• [Provided records]:
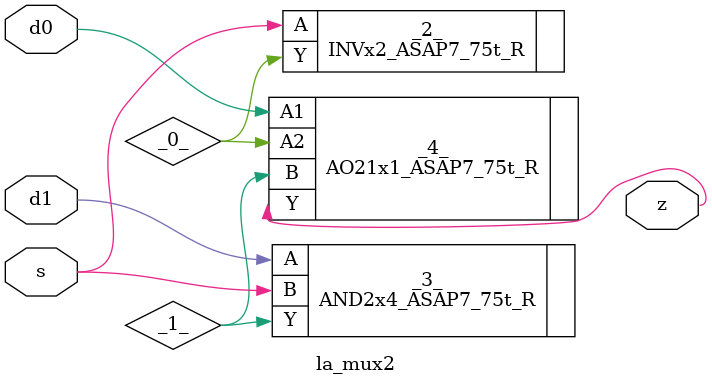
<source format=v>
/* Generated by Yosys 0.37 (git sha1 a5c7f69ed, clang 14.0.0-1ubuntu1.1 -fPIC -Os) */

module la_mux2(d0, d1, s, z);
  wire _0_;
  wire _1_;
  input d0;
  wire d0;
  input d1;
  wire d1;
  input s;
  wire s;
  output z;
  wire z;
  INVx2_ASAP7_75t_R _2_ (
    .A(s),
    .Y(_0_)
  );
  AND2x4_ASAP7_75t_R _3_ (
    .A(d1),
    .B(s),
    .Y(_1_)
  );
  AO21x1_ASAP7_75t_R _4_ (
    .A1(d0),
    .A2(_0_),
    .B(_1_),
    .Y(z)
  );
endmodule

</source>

• [Task prompt]: Every record must be set down again exactly; pictures do not belong in the copy.

• [Response for this exercise]:
<source format=v>
/* Generated by Yosys 0.37 (git sha1 a5c7f69ed, clang 14.0.0-1ubuntu1.1 -fPIC -Os) */

module la_mux2(d0, d1, s, z);
  wire _0_;
  wire _1_;
  input d0;
  wire d0;
  input d1;
  wire d1;
  input s;
  wire s;
  output z;
  wire z;
  INVx2_ASAP7_75t_R _2_ (
    .A(s),
    .Y(_0_)
  );
  AND2x4_ASAP7_75t_R _3_ (
    .A(d1),
    .B(s),
    .Y(_1_)
  );
  AO21x1_ASAP7_75t_R _4_ (
    .A1(d0),
    .A2(_0_),
    .B(_1_),
    .Y(z)
  );
endmodule

</source>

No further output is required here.